— start of RECORD EXCERPTS —

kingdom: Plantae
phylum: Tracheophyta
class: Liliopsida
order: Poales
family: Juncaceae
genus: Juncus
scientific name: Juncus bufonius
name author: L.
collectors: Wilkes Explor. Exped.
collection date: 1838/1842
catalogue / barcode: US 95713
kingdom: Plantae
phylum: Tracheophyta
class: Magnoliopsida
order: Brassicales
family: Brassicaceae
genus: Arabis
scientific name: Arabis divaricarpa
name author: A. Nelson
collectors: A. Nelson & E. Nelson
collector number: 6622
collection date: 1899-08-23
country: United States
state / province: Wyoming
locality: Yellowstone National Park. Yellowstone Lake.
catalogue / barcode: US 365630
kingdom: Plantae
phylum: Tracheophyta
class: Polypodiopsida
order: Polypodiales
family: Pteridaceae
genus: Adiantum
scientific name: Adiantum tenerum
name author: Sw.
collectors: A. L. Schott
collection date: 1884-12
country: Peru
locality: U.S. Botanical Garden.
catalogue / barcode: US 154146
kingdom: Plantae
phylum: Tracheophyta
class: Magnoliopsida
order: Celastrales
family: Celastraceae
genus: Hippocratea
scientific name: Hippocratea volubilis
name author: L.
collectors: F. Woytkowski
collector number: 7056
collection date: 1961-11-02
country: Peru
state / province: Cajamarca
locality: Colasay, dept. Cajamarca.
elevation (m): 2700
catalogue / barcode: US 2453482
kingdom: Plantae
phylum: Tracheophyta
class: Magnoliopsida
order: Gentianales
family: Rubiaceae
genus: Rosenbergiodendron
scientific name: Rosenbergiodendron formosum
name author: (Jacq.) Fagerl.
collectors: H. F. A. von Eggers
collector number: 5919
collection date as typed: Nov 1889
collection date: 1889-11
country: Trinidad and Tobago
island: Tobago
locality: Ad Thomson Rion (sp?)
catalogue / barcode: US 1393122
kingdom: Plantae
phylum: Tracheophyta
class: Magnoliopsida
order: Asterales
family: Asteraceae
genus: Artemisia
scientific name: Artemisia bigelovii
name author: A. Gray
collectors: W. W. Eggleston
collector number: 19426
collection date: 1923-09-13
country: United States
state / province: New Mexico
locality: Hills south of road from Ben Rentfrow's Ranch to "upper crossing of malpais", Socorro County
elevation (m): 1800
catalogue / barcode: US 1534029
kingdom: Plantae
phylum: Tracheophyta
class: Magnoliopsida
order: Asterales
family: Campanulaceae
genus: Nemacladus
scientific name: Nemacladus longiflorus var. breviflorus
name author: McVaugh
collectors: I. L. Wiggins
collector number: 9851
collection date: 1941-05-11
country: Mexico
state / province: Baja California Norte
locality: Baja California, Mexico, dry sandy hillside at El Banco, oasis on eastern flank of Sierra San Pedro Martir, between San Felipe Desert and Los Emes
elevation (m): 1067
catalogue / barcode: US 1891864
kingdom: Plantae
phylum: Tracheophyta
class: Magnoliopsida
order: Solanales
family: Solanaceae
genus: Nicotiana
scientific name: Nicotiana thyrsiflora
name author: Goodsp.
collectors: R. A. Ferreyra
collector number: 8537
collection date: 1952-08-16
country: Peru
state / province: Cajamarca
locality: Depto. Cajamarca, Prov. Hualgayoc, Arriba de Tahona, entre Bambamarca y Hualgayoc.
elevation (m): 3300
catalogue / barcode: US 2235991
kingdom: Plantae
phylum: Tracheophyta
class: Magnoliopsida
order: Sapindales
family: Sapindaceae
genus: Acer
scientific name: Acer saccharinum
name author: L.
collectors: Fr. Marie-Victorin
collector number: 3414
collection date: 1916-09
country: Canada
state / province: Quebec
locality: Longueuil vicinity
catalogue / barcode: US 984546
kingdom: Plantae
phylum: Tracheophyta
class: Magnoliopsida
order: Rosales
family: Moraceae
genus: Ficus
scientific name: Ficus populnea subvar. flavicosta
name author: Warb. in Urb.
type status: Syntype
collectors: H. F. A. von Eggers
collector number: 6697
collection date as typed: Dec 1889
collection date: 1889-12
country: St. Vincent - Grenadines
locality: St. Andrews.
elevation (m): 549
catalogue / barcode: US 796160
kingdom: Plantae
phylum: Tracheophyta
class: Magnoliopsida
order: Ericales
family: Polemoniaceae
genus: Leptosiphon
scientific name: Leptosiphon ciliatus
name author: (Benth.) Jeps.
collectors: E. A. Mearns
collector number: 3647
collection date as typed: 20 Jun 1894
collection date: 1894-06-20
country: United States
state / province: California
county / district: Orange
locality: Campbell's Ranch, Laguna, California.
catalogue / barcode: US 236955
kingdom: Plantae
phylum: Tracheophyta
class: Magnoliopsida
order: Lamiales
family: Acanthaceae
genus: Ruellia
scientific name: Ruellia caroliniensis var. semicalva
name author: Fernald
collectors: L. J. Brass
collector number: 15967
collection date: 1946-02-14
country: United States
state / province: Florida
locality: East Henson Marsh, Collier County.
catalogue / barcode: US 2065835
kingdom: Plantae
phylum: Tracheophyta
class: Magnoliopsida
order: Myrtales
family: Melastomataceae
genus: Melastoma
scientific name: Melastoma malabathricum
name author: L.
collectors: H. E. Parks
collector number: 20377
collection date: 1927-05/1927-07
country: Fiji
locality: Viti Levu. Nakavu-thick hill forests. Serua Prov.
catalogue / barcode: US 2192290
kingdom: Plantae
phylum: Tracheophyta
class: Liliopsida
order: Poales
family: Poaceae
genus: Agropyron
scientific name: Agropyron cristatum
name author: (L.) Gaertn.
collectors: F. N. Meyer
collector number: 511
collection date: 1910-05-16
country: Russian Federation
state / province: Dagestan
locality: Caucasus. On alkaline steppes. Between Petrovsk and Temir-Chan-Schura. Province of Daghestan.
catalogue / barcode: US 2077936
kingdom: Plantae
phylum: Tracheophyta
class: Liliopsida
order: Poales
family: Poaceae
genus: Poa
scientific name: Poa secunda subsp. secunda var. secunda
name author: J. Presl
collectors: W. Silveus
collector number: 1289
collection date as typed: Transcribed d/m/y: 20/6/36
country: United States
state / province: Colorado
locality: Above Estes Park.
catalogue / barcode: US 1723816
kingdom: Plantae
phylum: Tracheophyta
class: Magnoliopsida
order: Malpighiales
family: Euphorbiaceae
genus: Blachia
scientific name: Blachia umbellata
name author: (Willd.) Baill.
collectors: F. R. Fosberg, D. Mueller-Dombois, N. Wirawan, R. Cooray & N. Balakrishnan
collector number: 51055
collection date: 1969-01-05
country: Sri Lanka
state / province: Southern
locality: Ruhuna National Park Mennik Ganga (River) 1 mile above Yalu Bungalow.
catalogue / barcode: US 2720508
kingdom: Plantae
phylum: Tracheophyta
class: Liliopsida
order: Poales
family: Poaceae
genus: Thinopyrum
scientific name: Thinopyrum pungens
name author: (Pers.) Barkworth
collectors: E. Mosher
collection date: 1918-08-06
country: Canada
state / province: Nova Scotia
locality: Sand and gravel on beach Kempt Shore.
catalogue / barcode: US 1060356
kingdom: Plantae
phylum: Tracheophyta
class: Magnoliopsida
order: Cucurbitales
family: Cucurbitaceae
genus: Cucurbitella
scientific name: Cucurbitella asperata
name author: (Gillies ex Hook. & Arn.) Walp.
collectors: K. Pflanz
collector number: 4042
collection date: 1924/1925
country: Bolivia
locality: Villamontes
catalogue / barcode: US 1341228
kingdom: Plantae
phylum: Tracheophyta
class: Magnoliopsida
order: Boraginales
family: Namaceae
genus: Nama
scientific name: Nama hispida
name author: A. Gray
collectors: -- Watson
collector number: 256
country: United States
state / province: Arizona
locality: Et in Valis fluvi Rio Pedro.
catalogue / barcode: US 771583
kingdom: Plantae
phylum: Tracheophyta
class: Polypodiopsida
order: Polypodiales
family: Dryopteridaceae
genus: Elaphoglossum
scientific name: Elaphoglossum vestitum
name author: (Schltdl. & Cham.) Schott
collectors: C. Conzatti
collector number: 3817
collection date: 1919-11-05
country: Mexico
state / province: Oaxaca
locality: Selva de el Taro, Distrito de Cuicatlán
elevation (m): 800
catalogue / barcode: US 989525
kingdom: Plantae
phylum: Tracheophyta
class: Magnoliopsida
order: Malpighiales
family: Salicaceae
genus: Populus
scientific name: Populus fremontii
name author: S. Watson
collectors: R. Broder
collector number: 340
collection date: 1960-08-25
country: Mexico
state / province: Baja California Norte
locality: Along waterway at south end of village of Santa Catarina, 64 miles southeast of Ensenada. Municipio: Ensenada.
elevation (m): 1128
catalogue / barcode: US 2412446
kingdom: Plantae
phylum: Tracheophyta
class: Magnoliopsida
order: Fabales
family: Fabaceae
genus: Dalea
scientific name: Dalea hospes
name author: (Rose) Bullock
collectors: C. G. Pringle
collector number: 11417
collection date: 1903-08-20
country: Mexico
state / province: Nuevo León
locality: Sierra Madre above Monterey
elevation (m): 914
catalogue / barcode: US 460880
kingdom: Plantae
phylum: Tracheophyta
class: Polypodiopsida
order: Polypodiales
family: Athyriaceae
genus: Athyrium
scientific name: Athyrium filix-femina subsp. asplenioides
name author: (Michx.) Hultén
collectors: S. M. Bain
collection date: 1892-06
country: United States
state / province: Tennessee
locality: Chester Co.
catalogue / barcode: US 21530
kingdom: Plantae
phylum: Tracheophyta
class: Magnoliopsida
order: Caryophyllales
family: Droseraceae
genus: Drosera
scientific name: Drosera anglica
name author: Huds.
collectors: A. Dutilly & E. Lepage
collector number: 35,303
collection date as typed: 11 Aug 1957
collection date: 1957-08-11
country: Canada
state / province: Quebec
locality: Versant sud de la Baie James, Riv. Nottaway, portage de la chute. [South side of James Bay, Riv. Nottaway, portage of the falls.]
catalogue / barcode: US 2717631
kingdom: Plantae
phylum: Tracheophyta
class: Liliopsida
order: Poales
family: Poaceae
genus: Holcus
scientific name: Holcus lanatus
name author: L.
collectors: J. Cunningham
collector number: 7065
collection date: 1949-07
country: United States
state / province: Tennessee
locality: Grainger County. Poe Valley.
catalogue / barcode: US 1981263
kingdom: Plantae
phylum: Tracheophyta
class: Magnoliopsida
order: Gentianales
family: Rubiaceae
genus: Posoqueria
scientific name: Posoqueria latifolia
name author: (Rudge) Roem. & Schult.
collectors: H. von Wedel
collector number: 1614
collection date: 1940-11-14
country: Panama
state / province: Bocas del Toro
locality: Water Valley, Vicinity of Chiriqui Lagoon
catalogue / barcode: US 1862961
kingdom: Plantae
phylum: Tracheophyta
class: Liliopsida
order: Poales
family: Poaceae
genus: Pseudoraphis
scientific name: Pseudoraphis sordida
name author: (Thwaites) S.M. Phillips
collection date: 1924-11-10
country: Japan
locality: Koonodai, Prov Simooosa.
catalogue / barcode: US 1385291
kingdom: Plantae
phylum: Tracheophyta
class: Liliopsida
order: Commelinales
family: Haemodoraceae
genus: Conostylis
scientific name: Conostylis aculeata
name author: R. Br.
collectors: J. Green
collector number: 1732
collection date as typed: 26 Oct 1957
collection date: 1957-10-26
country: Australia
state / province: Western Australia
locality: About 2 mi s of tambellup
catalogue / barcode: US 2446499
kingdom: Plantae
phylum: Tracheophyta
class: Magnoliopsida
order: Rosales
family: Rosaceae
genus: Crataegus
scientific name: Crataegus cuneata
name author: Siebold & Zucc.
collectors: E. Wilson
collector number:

— end of RECORD EXCERPTS —

TASK PROMPT:
Change "collection date" to "date collected" in the lines starting at the one that contains "name author: (Rudge) Roem. & Schult." and ending at the one that contains "catalogue / barcode: US 1385291", and write those lines out again with nothing else altered.

THE OUTPUT:
name author: (Rudge) Roem. & Schult.
collectors: H. von Wedel
collector number: 1614
date collected: 1940-11-14
country: Panama
state / province: Bocas del Toro
locality: Water Valley, Vicinity of Chiriqui Lagoon
catalogue / barcode: US 1862961
kingdom: Plantae
phylum: Tracheophyta
class: Liliopsida
order: Poales
family: Poaceae
genus: Pseudoraphis
scientific name: Pseudoraphis sordida
name author: (Thwaites) S.M. Phillips
date collected: 1924-11-10
country: Japan
locality: Koonodai, Prov Simooosa.
catalogue / barcode: US 1385291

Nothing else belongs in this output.